Genre: Adventure, Role-playing (RPG)
Published by: Sierra On-Line
Developed by: Sierra On-Line
VGA version of the classic adventure RPG. It differs from the original in the combat engine from the third series, a radical reworking of music and graphics - the Hero is brought into line with subsequent series - and the introduction of the classic mouse interface from Sierra. In all other respects, it is fully consistent with the original.
The game Quest For Glory actually consists of three games. This is due to the fact that the player at the beginning of the game chooses a character class - Thief, Fighter or Mage. Each class has a specific way of solving problems - a fighter solves problems with force, a thief uses stealth and cunning, and a Mage relies on spell power. As a result, the game can be completed three times, each time solving the tasks in a different way.

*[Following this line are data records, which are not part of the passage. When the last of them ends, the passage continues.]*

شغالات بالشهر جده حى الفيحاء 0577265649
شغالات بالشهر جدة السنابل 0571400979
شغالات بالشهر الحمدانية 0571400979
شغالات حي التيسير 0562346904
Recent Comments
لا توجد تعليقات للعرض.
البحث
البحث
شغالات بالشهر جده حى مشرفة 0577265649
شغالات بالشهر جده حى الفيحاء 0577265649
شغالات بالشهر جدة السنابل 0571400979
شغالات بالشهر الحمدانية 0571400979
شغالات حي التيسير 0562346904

The role-playing component also adds variety to the gameplay - the ability to improve the characteristics of the hero over time. This makes it possible to solve problems in various ways, depending on the pumped skills.
The game is distinguished by a large share of realism - the day is replaced by night not at moments clearly defined by the plot, but as the player wanders around the world, while some events can only occur at certain times.
The hero eventually gets tired, and sleep becomes a necessity.
Skills increase when using the corresponding abilities - for example, the more the player fights, fencing, or simply cleans the baron's stables, the higher the strength skill becomes. It's the same with magic - the more often he uses spells, the higher his intellect. This game concept forced the player to perform the same operations many times in order to increase the desired skill - for example, throwing a stone many times or climbing trees.
In battle, you can use various strikes and tricks or just run away. The fight takes place in real time.
The gameplay of the original game differed significantly from the 1992 remake. The original was built on the SCI1 engine and used a text parser, while the updated version, built on the SCI1.1 engine, used the point-and-click mechanism. Dialogues acquired a tree structure, that is, the dialogue was presented in the form of a menu with topics for questions to NPCs and a window for their answer - each question led a conversation along a certain line.
Initially, four races were planned - a dwarf, an elf, a man and a centaur. The races were later replaced by three human classes. The Goblin Labyrinth never made it into the game. Also, the player was supposed to be able to go inside a much larger number of buildings.